▶ **Request 1**:
Decide whether each statement below agrees with the performance thread. For each one, answer yes or no and quote the exact words from the thread that settle it.
(a) A 64-bit version of the algorithm is used when compiled on 64-bit systems.
(b) In the comparison test, the Crystal implementation ran slower than the Node JS implementation.
(c) The new implementation uses less memory than the old one.
▶ **Request 2**:
Output the portion of the performance thread from "The performance is" to "the original PR.", keeping every word unchanged.

▶ **Supplied passage**:
══════
So I decided to really optimize for performance. This latest commit should get 1.8x speedup over my old commit in long ascii texts.

One potential avenue for further speed up is finding out is making an Int64 version of this that would be compiled on 64bit systems.

darkstego avatar Oct 27 '21 13:10 darkstego

Sorry about the constant formatting fixes. I don't know why my pre-commit hooks aren't working.

darkstego avatar Oct 27 '21 13:10 darkstego

So I finally have what I feel is a complete implementation. I implemented a 64 bit version of the algorithm when compiled on 64 bit systems. I implemented the ASCII and Unicode versions through Macros mainly because I kept forgetting to implement changes on both codebases. They diverge in a few spots that are commented mainly to do with the dictionary implementation and are commented, so it isn't bad at all.

The performance is really good now. Currently clocking in at 30x over the original at string length of 1500 on 64 bit systems

Default 210.39  (  4.75ms) (± 0.49%)  5.83kB/op  30.73× slower
Orig PR   1.86k (538.91µs) (± 3.07%)  13.9kB/op   3.48× slower
Latest   6.46k (154.69µs) (± 1.57%)  23.3kB/op        fastest

Now at Over 3x speed from the original PR.

I did run a test to compare against the Node JS implementation and it was over twice as fast on my System. I was using the method described in this #11335 comment.

  • Linux 5.14.7-2-MANJARO
  • AMD Ryzen Threadripper 2950X 16-Core Processor
  • Node 16.11.0

Node JS

real    0m4.905s
user    0m4.868s
sys     0m0.020s

Crystal

real    0m1.993s
user    0m2.011s
sys     0m0.071s

darkstego avatar Oct 27 '21 23:10 darkstego

🚀 Wow, with the latest changes this implementation is now 2.4x faster than the NodeJS on this benchmark for me https://github.com/crystal-lang/crystal/issues/11335#issuecomment-947410609

Great job @darkstego !

vlazar avatar Oct 28 '21 06:10 vlazar

One thing to note is memory consumption has grown in new implementation.

I've run the benchmark already mentioned here https://github.com/crystal-lang/crystal/pull/11370#issuecomment-952428372

My numbers:

old 305.94  (  3.27ms) (± 3.08%)   195kB/op   1.59× slower
new 486.96  (  2.05ms) (± 1.34%)  3.24MB/op        fastest

It uses a case with 100000 characters long strings though. Not sure how real world this use case is.
══════
▶ **Extracted information**:
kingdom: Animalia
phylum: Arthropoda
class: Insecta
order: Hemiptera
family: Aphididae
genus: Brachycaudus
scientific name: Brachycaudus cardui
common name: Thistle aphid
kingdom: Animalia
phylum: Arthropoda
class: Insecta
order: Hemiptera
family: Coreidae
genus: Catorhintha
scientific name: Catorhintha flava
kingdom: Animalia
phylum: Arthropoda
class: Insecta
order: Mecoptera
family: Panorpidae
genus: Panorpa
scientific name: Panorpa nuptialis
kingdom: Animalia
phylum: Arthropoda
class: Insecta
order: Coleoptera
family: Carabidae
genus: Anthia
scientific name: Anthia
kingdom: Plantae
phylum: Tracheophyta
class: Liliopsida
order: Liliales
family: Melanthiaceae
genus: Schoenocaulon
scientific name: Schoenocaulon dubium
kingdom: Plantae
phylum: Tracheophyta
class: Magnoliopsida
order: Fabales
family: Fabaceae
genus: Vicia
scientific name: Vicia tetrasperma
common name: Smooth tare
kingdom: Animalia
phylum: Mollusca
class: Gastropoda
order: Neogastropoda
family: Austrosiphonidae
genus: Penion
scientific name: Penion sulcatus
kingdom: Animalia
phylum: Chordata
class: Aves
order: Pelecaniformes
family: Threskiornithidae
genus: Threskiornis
══════
▶ **Reply 1**:
(a) Yes: "I implemented a 64 bit version of the algorithm when compiled on 64 bit systems."
(b) No: "it was over twice as fast on my System."
(c) No: "One thing to note is memory consumption has grown in new implementation."

▶ **Reply 2**:
The performance is really good now. Currently clocking in at 30x over the original at string length of 1500 on 64 bit systems

Default 210.39  (  4.75ms) (± 0.49%)  5.83kB/op  30.73× slower
Orig PR   1.86k (538.91µs) (± 3.07%)  13.9kB/op   3.48× slower
Latest   6.46k (154.69µs) (± 1.57%)  23.3kB/op        fastest

Now at Over 3x speed from the original PR.